Analyzing the Demo Data

The LTO thematically annotated story data can be analyzed in various ways.

Topmost Featured Themes

To view the top 10 most featured themes in the The Twilight Zone (1959) series run:

collection <- Collection$new(collection_id = "Collection: tvseries: The Twilight Zone (1959)")
result_tbl <- get_featured_themes(collection)
result_tbl

To view the top 10 most featured themes in the demo data as a whole run:

result_tbl <- get_featured_themes()
result_tbl

Topmost Enriched Themes

To view the top 10 most enriched, or over-represented themes in The Twilight Zone (1959) series with all The Twilight Zone stories as background run:

test_collection <- Collection$new(collection_id = "Collection: tvseries: The Twilight Zone (1959)")
result_tbl <- get_enriched_themes(test_collection)
result_tbl

To run the same analysis not counting minor level themes run:

result_tbl <- get_enriched_themes(test_collection, weights = list(choice = 1, major = 1, minor = 0))
result_tbl

Topmost Similar Stories

To view the top 10 most thematically similar The Twilight Zone franchise stories to The Monsters Are Due on Maple Street run:

query_story <- Story$new(story_id = "tz1959e1x22")
result_tbl <- get_similar_stories(query_story)
result_tbl

Similar Story Clusters

Cluster The Twilight Zone franchise stories according to thematic similarity:

# install.packages("isa2")
library(isa2)
set.seed(123)
result_tbl <- get_story_clusters()
result_tbl

The command set.seed(123) is run here for the sake of reproducibility.

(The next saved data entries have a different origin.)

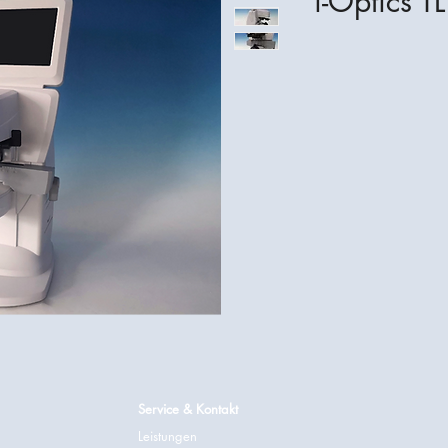
i-Optics T
Service & Kontakt
Leistungen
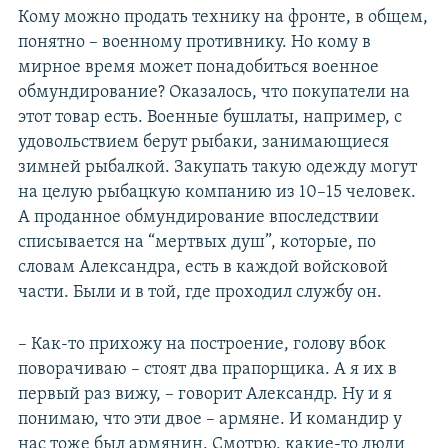
Кому можно продать технику на фронте, в общем,
понятно – военному противнику. Но кому в
мирное время может понадобиться военное
обмундирование? Оказалось, что покупатели на
этот товар есть. Военные бушлаты, например, с
удовольствием берут рыбаки, занимающиеся
зимней рыбалкой. Закупать такую одежду могут
на целую рыбацкую компанию из 10–15 человек.
А проданное обмундирование впоследствии
списывается на “мертвых душ”, которые, по
словам Александра, есть в каждой войсковой
части. Были и в той, где проходил службу он.
– Как-то прихожу на построение, голову вбок
поворачиваю – стоят два прапорщика. А я их в
первый раз вижу, – говорит Александр. Ну и я
понимаю, что эти двое – армяне. И командир у
нас тоже был армянин. Смотрю, какие-то люди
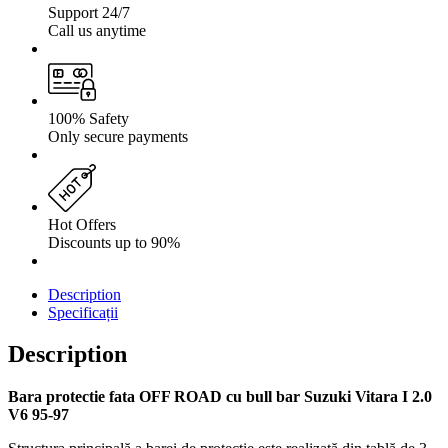
Support 24/7
Call us anytime
100% Safety
Only secure payments
Hot Offers
Discounts up to 90%
Description
Specificații
Description
Bara protectie fata OFF ROAD cu bull bar Suzuki Vitara I 2.0
V6 95-97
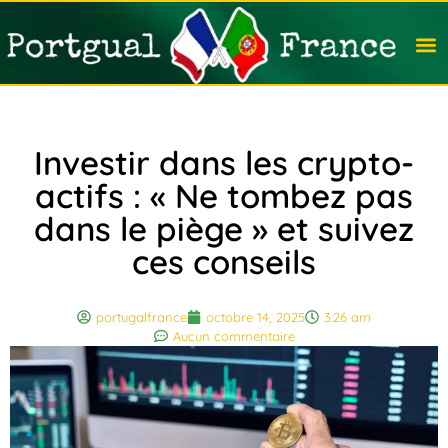
Travail
Nation
Avocat
Vivre
Immobi
Voyag
Investir dans les crypto-
actifs : « Ne tombez pas
dans le piège » et suivez
ces conseils
portugalfrance
octobre 14, 2025
3:26 am
Aucun commentaire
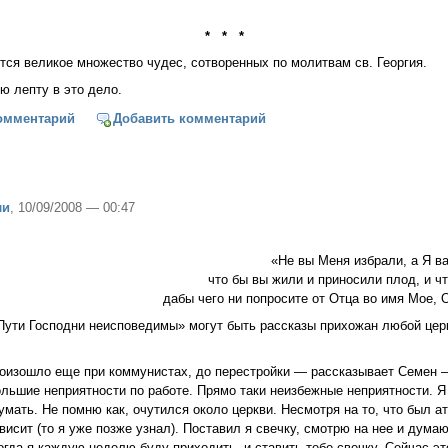
* * *
тся великое множество чудес, сотворенных по молитвам св. Георгия.
ю лепту в это дело.
 Георгий, покровитель земли Иверской, моли Бога о нас
омментарий
Добавить комментарий
ли
, 10/09/2008 — 00:47
«Не вы Меня избрали, а Я ва
что бы вы жили и приносили плод, и ч
дабы чего ни попросите от Отца во имя Мое, О
ути Господни неисповедимы» могут быть рассказы прихожан любой церк
оизошло еще при коммунистах, до перестройки — рассказывает Семен —
льшие неприятности по работе. Прямо таки неизбежные неприятности. Я 
мать. Не помню как, очутился около церкви. Несмотря на то, что был ат
висит (то я уже позже узнал). Поставил я свечку, смотрю на нее и думаю
тогда я каждую неделю буду приходить, и ставить тебе свечку. Сейчас э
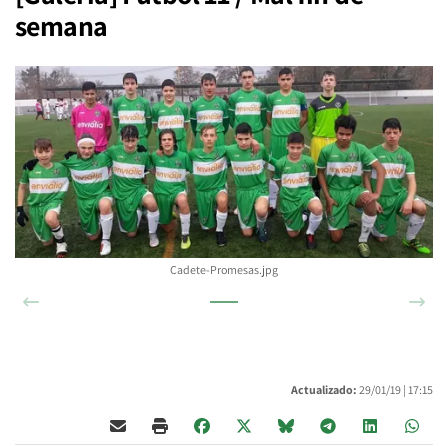
semana
Cadete-Promesas.jpg
Anterior
Sigu
Actualizado:
29/01/19 |
17:15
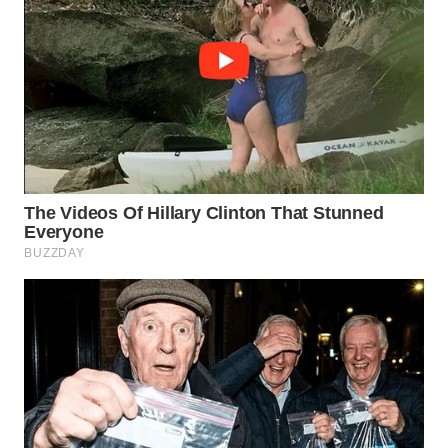
BEKASI
WN
BOGOR
WN
DEPOK
WN
TAPANULI
UTARA
WN
SAMOSIR
WN
PADANG
LAWAS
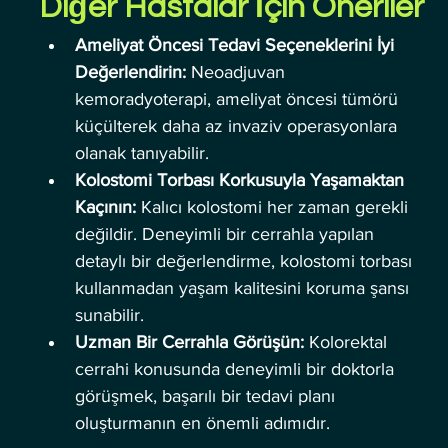
Diğer Hastalar İçin Öneriler
Ameliyat Öncesi Tedavi Seçeneklerini İyi 
Değerlendirin:
 Neoadjuvan 
kemoradyoterapi, ameliyat öncesi tümörü 
küçülterek daha az invaziv operasyonlara 
olanak tanıyabilir.
Kolostomi Torbası Korkusuyla Yaşamaktan 
Kaçının:
 Kalıcı kolostomi her zaman gerekli 
değildir. Deneyimli bir cerrahla yapılan 
detaylı bir değerlendirme, kolostomi torbası 
kullanmadan yaşam kalitesini koruma şansı 
sunabilir.
Uzman Bir Cerrahla Görüşün:
 Kolorektal 
cerrahi konusunda deneyimli bir doktorla 
görüşmek, başarılı bir tedavi planı 
oluşturmanın en önemli adımıdır.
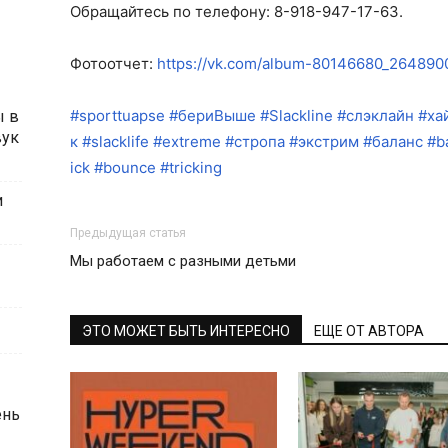
Обращайтесь по телефону: 8-918-947-17-63.
Фотоотчет:
https://vk.com/album-80146680_264890
#sporttuapse
#бериВыше
#Slackline
#слэклайн
#ха
ы в
вук
к
#slacklife
#extreme
#стропа
#экстрим
#баланс
#b
ick
#bounce
#tricking
и
Предыдущая статья
Мы работаем с разными детьми
ЭТО МОЖЕТ БЫТЬ ИНТЕРЕСНО
ЕЩЕ ОТ АВТОРА
ень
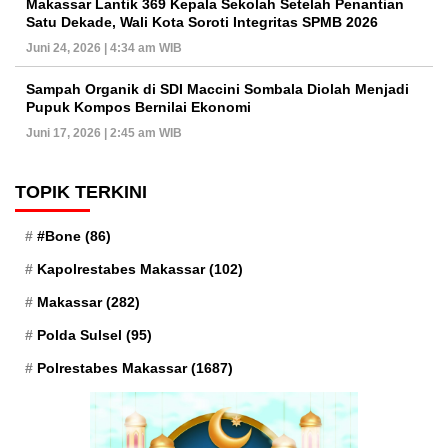
Makassar Lantik 369 Kepala Sekolah Setelah Penantian
Satu Dekade, Wali Kota Soroti Integritas SPMB 2026
Juni 24, 2026 | 4:34 am WIB
Sampah Organik di SDI Maccini Sombala Diolah Menjadi
Pupuk Kompos Bernilai Ekonomi
Juni 17, 2026 | 2:45 am WIB
TOPIK TERKINI
#Bone
(86)
Kapolrestabes Makassar
(102)
Makassar
(282)
Polda Sulsel
(95)
Polrestabes Makassar
(1687)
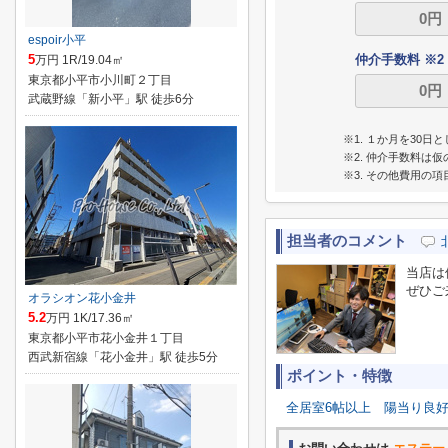
espoir小平
5
仲介手数料 ※2
万円 1R/19.04㎡
東京都小平市小川町２丁目
武蔵野線「新小平」駅 徒歩6分
※1. １か月を30
※2. 仲介手数料
※3. その他費用の
担当者のコメント
当店は
ぜひご
オラシオン花小金井
5.2
万円 1K/17.36㎡
東京都小平市花小金井１丁目
西武新宿線「花小金井」駅 徒歩5分
ポイント・特徴
全居室6帖以上
陽当り良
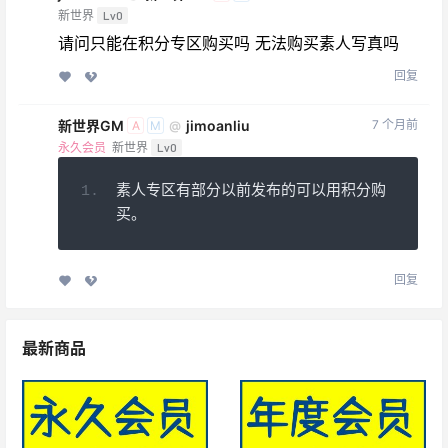
新世界
Lv0
请问只能在积分专区购买吗 无法购买素人写真吗
回复
新世界GM
jimoanliu
7 个月前
@
A
M
永久会员
新世界
Lv0
素人专区有部分以前发布的可以用积分购
买。
回复
最新商品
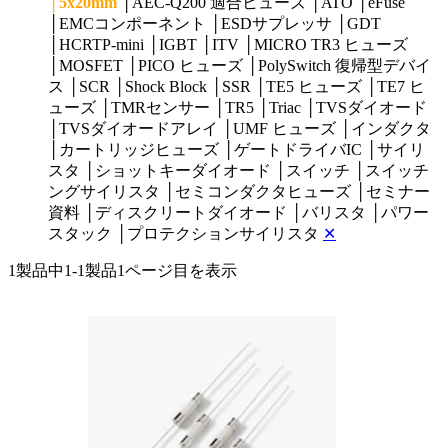
│
5x20mm
│
AEC-Q200 適合ヒューズ
│
ATO
│
eFuse
│
EMCコンポーネント
│
ESDサプレッサ
│
GDT
│
HCRTP-mini
│
IGBT
│
ITV
│
MICRO TR3 ヒューズ
│
MOSFET
│
PICO ヒューズ
│
PolySwitch 復帰型デバイ
ス
│
SCR
│
Shock Block
│
SSR
│
TE5 ヒューズ
│
TE7 ヒ
ューズ
│
TMRセンサー
│
TR5
│
Triac
│
TVSダイオード
│
TVSダイオードアレイ
│
UMF ヒューズ
│
インダクタ
│
カートリッジヒューズ
│
ゲートドライバIC
│
サイリ
スタ
│
ショットキーダイオード
│
スイッチ
│
スイッチ
ングサイリスタ
│
セミコンダクタヒューズ
│
セミナー
資料
│
ディスクリートダイオード
│
バリスタ
│
パワー
スタック
│
プロテクションサイリスタ
✕
1製品中
1-1製品
1ページ目を表示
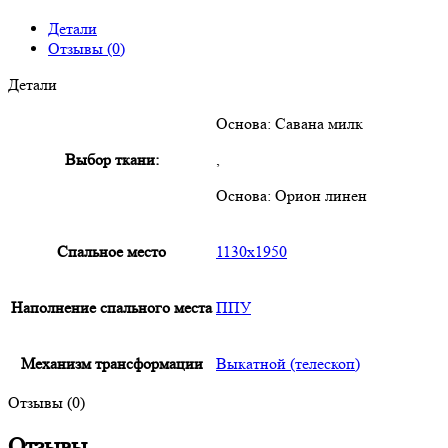
Детали
Отзывы (0)
Детали
Основа: Савана милк
Выбор ткани:
,
Основа: Орион линен
Спальное место
1130х1950
Наполнение спального места
ППУ
Механизм трансформации
Выкатной (телескоп)
Отзывы (0)
Отзывы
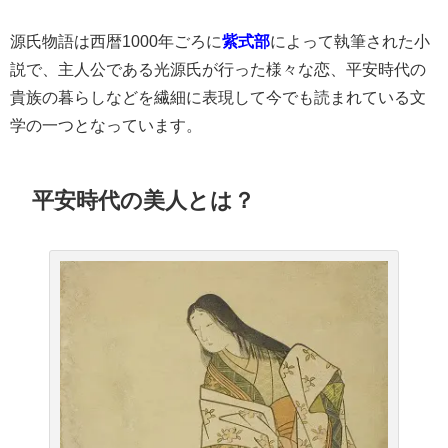
源氏物語は西暦1000年ごろに
紫式部
によって執筆された小
説で、主人公である光源氏が行った様々な恋、平安時代の
貴族の暮らしなどを繊細に表現して今でも読まれている文
学の一つとなっています。
平安時代の美人とは？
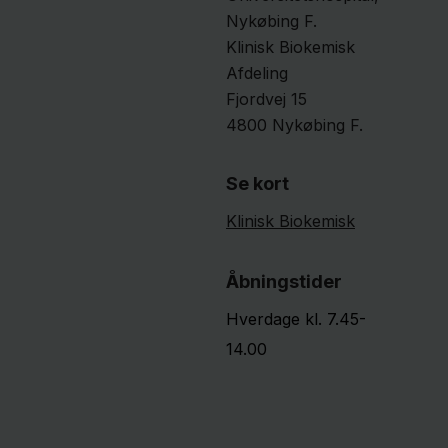
Nykøbing F.
Klinisk Biokemisk
Afdeling
Fjordvej
15
4800
Nykøbing F.
Se kort
Klinisk Biokemisk
Åbningstider
Hverdage kl. 7.45-
14.00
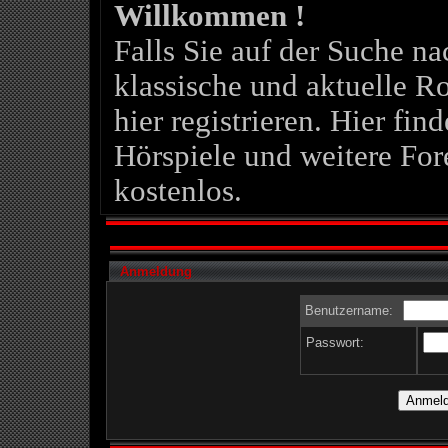
Willkommen !
Falls Sie auf der Suche 
klassische und aktuelle Ro
hier registrieren. Hier fin
Hörspiele und weitere For
kostenlos.
Anmeldung
Benutzername:
Passwort:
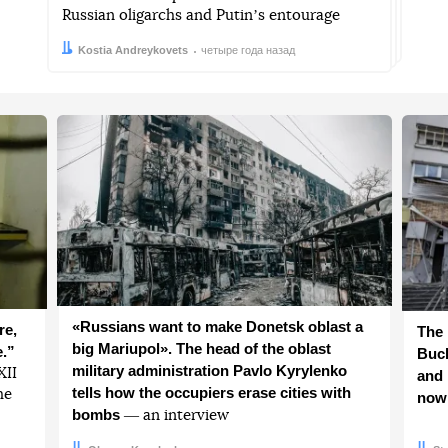
Russian oligarchs and Putinʼs entourage
Автор:
Дата:
Kostia Andreykovets
четыре года назад
«Russians want to make Donetsk oblast a
re,
The 
big Mariupol». The head of the oblast
e.”
Buch
military administration Pavlo Kyrylenko
ХІІ
and 
tells how the occupiers erase cities with
he
now
bombs
― an interview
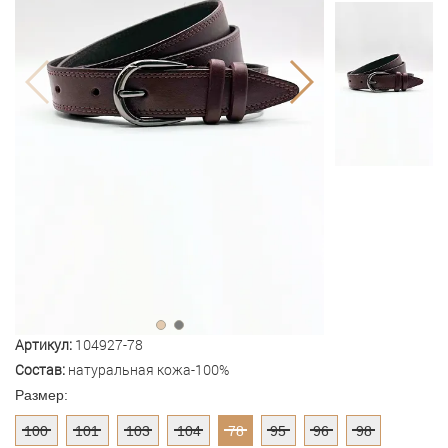
Артикул:
104927-78
Состав:
натуральная кожа-100%
Размер:
100
101
103
104
78
95
96
98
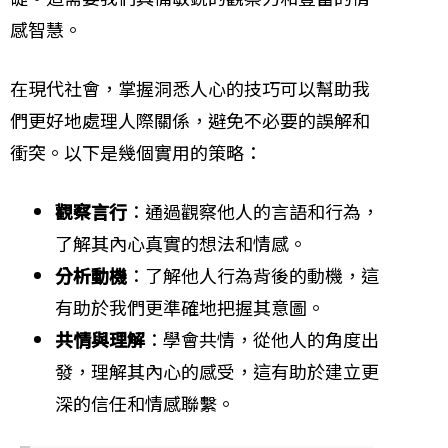
感智慧。
在現代社會，掌握洞悉人心的技巧可以幫助我
們更好地處理人際關係，避免不必要的誤解和
衝突。以下是幾個實用的策略：
觀察言行
：通過觀察他人的言語和行為，
了解其內心真實的想法和情感。
分析動機
：了解他人行為背後的動機，這
有助於我們更準確地把握其意圖。
共情與理解
：學會共情，從他人的角度出
發，理解其內心的感受，這有助於建立更
深的信任和情感聯繫。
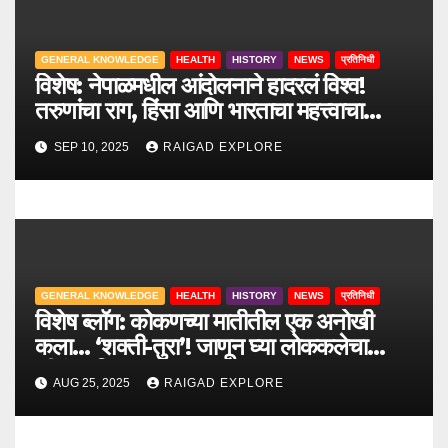
i
o
GENERAL KNOWLEDGE
HEALTH
HISTORY
NEWS
प्रतिनिधी
विशेष: नेपाळमधील आंदोलनाने हादरलं विश्व!
n
तरुणांचा राग, हिंसा आणि भारताचा महत्त्वाचा
सल्ला.
SEP 10, 2025
RAIGAD EXPLORE
GENERAL KNOWLEDGE
HEALTH
HISTORY
NEWS
प्रतिनिधी
विशेष ब्लॉग: कोकणच्या मातीतील एक अनोखी
कला… ‘शक्ती-तुरा’! जाणून घ्या लोककलेचा
जीवंत इतिहास.
AUG 25, 2025
RAIGAD EXPLORE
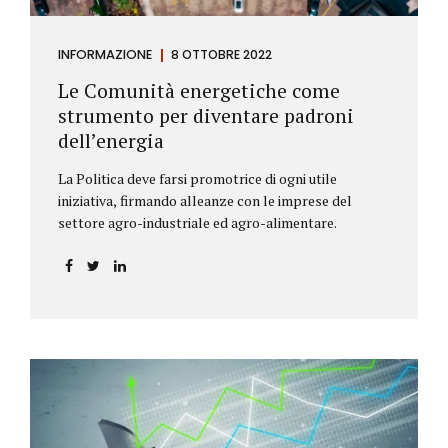
INFORMAZIONE
8 OTTOBRE 2022
Le Comunità energetiche come
strumento per diventare padroni
dell’energia
La Politica deve farsi promotrice di ogni utile
iniziativa, firmando alleanze con le imprese del
settore agro-industriale ed agro-alimentare.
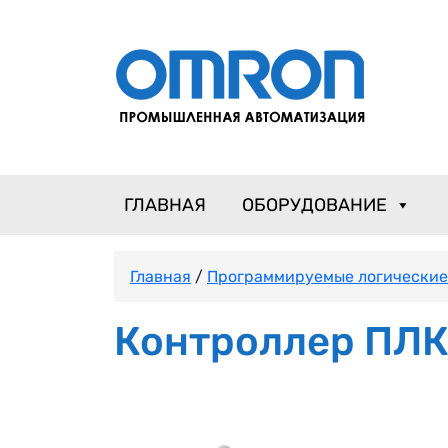
ГЛАВНАЯ
ОБОРУДОВАНИЕ
Главная
/
Программируемые логические
Контроллер ПЛК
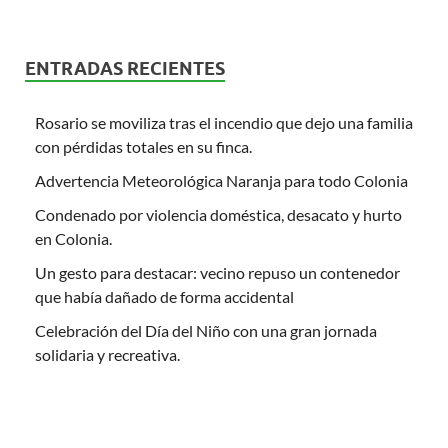
ENTRADAS RECIENTES
Rosario se moviliza tras el incendio que dejo una familia
con pérdidas totales en su finca.
Advertencia Meteorológica Naranja para todo Colonia
Condenado por violencia doméstica, desacato y hurto
en Colonia.
Un gesto para destacar: vecino repuso un contenedor
que había dañado de forma accidental
Celebración del Día del Niño con una gran jornada
solidaria y recreativa.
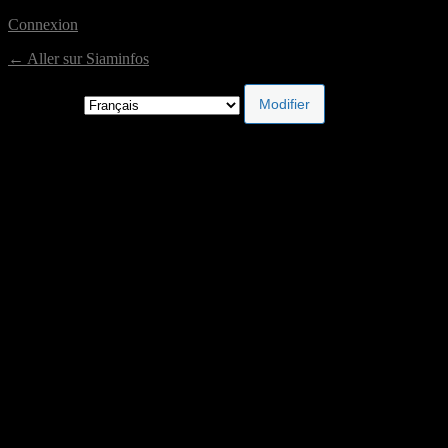
Connexion
← Aller sur Siaminfos
Langue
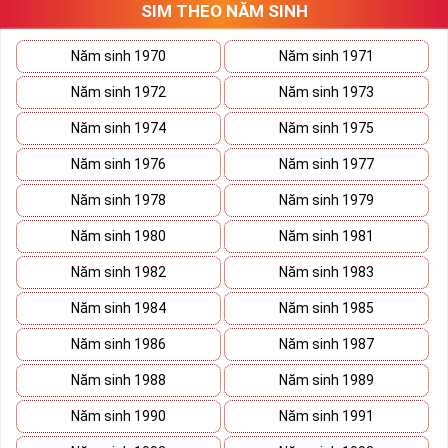
SIM THEO NĂM SINH
thương trường. Sở hữu sim số đẹp lục quý, sim lục quý 9 nói chung
sẽ giúp bạn xây dựng thương hiệu, tạo ấn tượng với đối tác kinh
doanh biến nó thành vũ khí sắc bén đánh bại mọi đối thủ cạnh
Năm sinh 1970
Năm sinh 1971
tranh trên bàn đàm phán.
Năm sinh 1972
Năm sinh 1973
Ý nghĩa Sim Lục Quý 9 được coi biểu trưng cho sức mạnh và quyền
lực của bậc đế vương. Việc kết hợp 6 con số 9 lại thành bộ lục quý
Năm sinh 1974
Năm sinh 1975
sẽ giúp cho
sim số đẹp
giàu ý nghĩa phong thủy thể hiện đẳng cấp,
Năm sinh 1976
Năm sinh 1977
địa vị và tiền tài.
Năm sinh 1978
Năm sinh 1979
Theo phong thủy đây còn là số sim kích tài, chiêu lộc đem đến
cuộc sống giàu sang phú quý cho mọi người. Bên cạnh đó số sim
Năm sinh 1980
Năm sinh 1981
còn là bùa hộ mệnh xua đuổi tà khí, vận hạn giúp cuộc sống bạn
luôn bình an và hạnh phúc.
Năm sinh 1982
Năm sinh 1983
Tại sao nên sở hữu Sim Lục Quý 9?
Năm sinh 1984
Năm sinh 1985
Năm sinh 1986
Năm sinh 1987
Năm sinh 1988
Năm sinh 1989
Năm sinh 1990
Năm sinh 1991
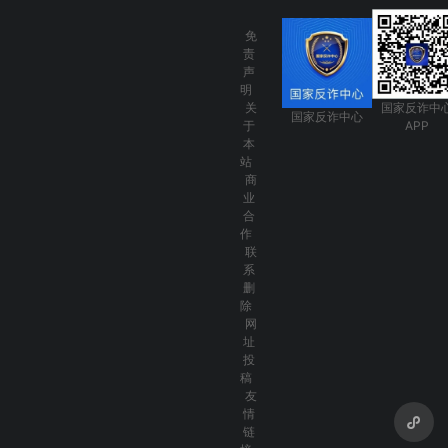
免
责
声
明
关
国家反诈中
国家反诈中心
于
APP
本
站
商
业
合
作
联
系
删
除
网
址
投
稿
友
情
链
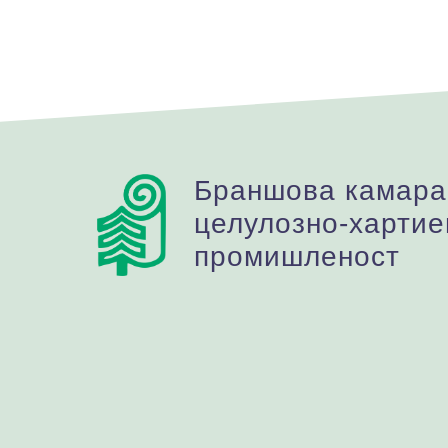
Браншова камара
целулозно-хартие
промишленост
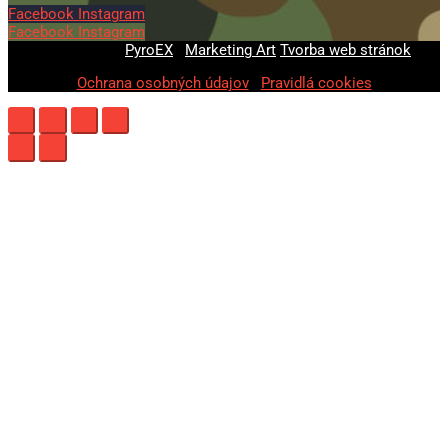
Facebook
Instagram
Facebook
Instagram
© 2020-2026
PyroEX
|
Marketing Art
Tvorba web stránok
Ochrana osobných údajov
|
Pravidlá cookies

Explore a cluster of stories related to traveling back in time:

cluster_id <- 3
pull(result_tbl, stories)[[cluster_id]]
pull(result_tbl, themes)[[cluster_id]]

Explore a cluster of stories related to mass panics:

cluster_id <- 5
pull(result_tbl, stories)[[cluster_id]]
pull(result_tbl, themes)[[cluster_id]]

Explore a cluster of stories related to executions:

cluster_id <- 7
pull(result_tbl, stories)[[cluster_id]]
pull(result_tbl, themes)[[cluster_id]]

Explore a cluster of stories related to space aliens:

cluster_id <- 10
pull(result_tbl, stories)[[cluster_id]]
pull(result_tbl, themes)[[cluster_id]]

Explore a cluster of stories related to old people wanting to be young:

cluster_id <- 11
pull(result_tbl, stories)[[cluster_id]]
pull(result_tbl, themes)[[cluster_id]]

Explore a cluster of stories related to wish making:

cluster_id <- 13
pull(result_tbl, stories)[[cluster_id]]
pull(result_tbl, themes)[[cluster_id]]

Downloading Data

The package works with data from these LTO versions:

lto_version_statuses()

To download and cache the latest versioned LTO release run

configure_lto(version = "latest")

This can take awhile.

Load the newly configured LTO version as the active version in the R session:

set_lto(version = "latest")

To double check that it has been loaded successfully run

which_lto()

Now that the latest LTO version is loaded into the R session, its stories and themes can be analyzed in the same way as with the “demo” LTO version data as shown above.

Getting Help

If you encounter a bug, please file a minimal reproducible example on GitHub issues. For questions and other discussion, please post on the GitHub discussions board.

License

All code in this repository is published with the GPL v3 license.